---- Extract provided
Learn Python Series (#18) - PyMongo Part 1
Learn Python Series (#18) - PyMongo Part 1
What Will I Learn?
- You will learn what MongoDB is;
- what the differences are between a SQL versus a NoSQL database;
- how to install and run MongoDB on your own computer, how to view and interact with MongoDB via a MongoDB client manager (Robo 3T / RoboMongo in this case);
- how to install and import the PyMongo package, to use MongoDB together with your Python distribution;
- how to create and use a MongoDB database, collection, and documents;
- how to insert one and/or many documents to your collections of choice,
- how to retrieve / find one or multiple documents, given a certain (or empty) database query,
- how to count and return the number of documents found for a certain (or empty) query.
Requirements
- A working modern computer running macOS, Windows or Ubuntu
- An installed Python 3(.6) distribution, such as (for example) the Anaconda Distribution
- The ambition to learn Python programming
Difficulty
Intermediate
Curriculum (of the Learn Python Series
):
- Learn Python Series - Intro
- Learn Python Series (#2) - Handling Strings Part 1
- Learn Python Series (#3) - Handling Strings Part 2
- Learn Python Series (#4) - Round-Up #1
- Learn Python Series (#5) - Handling Lists Part 1
- Learn Python Series (#6) - Handling Lists Part 2
- Learn Python Series (#7) - Handling Dictionaries
- Learn Python Series (#8) - Handling Tuples
- Learn Python Series (#9) - Using Import
- Learn Python Series (#10) - Matplotlib Part 1
- Learn Python Series (#11) - NumPy Part 1
- Learn Python Series (#12) - Handling Files
- Learn Python Series (#13) - Mini Project - Developing a Web Crawler Part 1
- Learn Python Series (#14) - Mini Project - Developing a Web Crawler Part 2
- Learn Python Series (#15) - Handling JSON
- Learn Python Series (#16) - Mini Project - Developing a Web Crawler Part 3
- Learn Python Series (#17) - Roundup #2 - Combining and analyzing any-to-any multi-currency historical data
Learn Python Series (#18) - PyMongo Part 1
In the previous Learn Python Series
episodes, we started to work with JSON files, using serialization/deserialization techniques back and forth between JSON and Python dictionaries. Storing JSON data to files is of course a very convenient way to exchange data between applications and different computers (on the internet) but we can - and we will - take it even a few steps further by working with MongoDB and its official Python driver PyMongo.
--------
---- Extracted records
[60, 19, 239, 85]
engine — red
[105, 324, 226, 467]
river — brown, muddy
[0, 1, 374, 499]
--------
(Work to complete):
1 - List every requirement given under the "Requirements" header in the PyMongo tutorial above.
2 - Which MongoDB client manager does the PyMongo tutorial say it uses to view and interact with MongoDB?
3 - Write the next part of the PyMongo tutorial, starting after its last sentence.

(Your responses):
1 -
- A working modern computer running macOS, Windows or Ubuntu
- An installed Python 3(.6) distribution, such as the Anaconda Distribution
- The ambition to learn Python programming

2 - Robo 3T / RoboMongo.

3 -
Let's dive right in!
What's MongoDB?
MongoDB is - in short - a database engine. If you've experimented with programming here and there, you must have heard of "SQL" (Structured Query Language) which is a language with which you can interact with relational databases, such as for example MySQL. MongoDB functions differently, and its data is structured differently, than is the case with a relational database. MongoDB is a database engine which is oftentimes called of the form NoSQL, with which you store and retrieve data in a completely different way. And there are also several types of "NoSQL" databases, where MongoDB is of the form document datastore.
SQL versus NoSQL
Okay, so there are differences between SQL / relational databases and NoSQL databases, but which differences, why do those differences matter, and when to use what?
I could write an entire book about trying to (in-depth) answer the above questions, but to keep things short and clear, let's compare some features, strengths and weaknesses, between SQL and NoSQL databases:
SQL:
- your data is stored in tables with multiple fields and inside the tables are records;
- the data structure is very "strict" and if you want to add or change data properties, you need to change the database schema;
- data is structured in a relational matter, where you "connect bits and pieces" of data to eachother mostly via IDs of data stored in multiple tables, meaning data that doesn't belong to the exact same "data object type" is oftentimes stored "scattered accross" multiple tables, yet still relating to / joined to eachother via IDs;
- is used a lot in situations where each and every record in a table has the exact same data properties;
- it's good practise to store data "non-redundant" ergo "unique" and "once only".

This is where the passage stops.